Por fim, entendi que Paulo Freire nos permite enxergar a Educação como uma das ações humanas mais importantes para a mudança. Mas só uma educação viva, amorosa, base para uma “a leitura do mundo” crítica, feita por sujeitos livres e autônomos, é capaz de promover mudanças verdadeiras em prol dos menos favorecidos, dos deserdados da terra.
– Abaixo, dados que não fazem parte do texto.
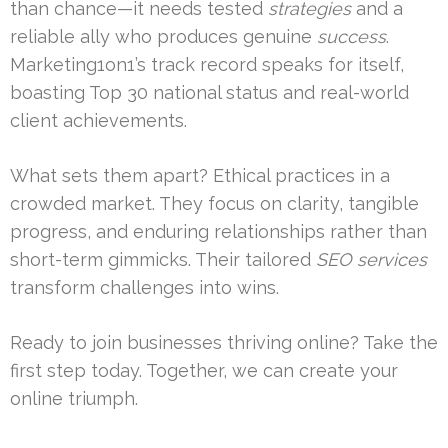
than chance—it needs tested
strategies
and a
reliable ally who produces genuine
success
.
Marketing1on1’s track record speaks for itself,
boasting Top 30 national status and real-world
client achievements.
What sets them apart? Ethical practices in a
crowded market. They focus on clarity, tangible
progress, and enduring relationships rather than
short-term gimmicks. Their tailored
SEO services
transform challenges into wins.
Ready to join businesses thriving online? Take the
first step today. Together, we can create your
online triumph.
Comemorar o centenário de Paulo Freire é, assim, a oportunidade de nos reencontramos com a esperança de um mundo melhor e mais justo (FREIRE, 1997). Mais do que uma utopia, essa é uma necessidade urgente no século XXI, pois precisamos viver em uma sociedade na qual as pessoas sejam respeitadas, tenham liberdade e se vejam como iguais. Na construção desse mundo novo e mais humano, tenho certeza, o legado de nosso maior educador pode ajudar, e muito!
Nesses tempos tão difíceis, Paulo Freire nunca foi tão necessário.
Viva Paulo Freire!
Bibliografia
FREIRE, Paulo. Pedagogia do oprimido: saberes necessários à prática educativa. São Paulo: Paz e Terra, 1996.
FREIRE, Paulo. Pedagogia da esperança: um reencontro com a pedagogia do oprimido. São Paulo: Paz e Terra, 1997.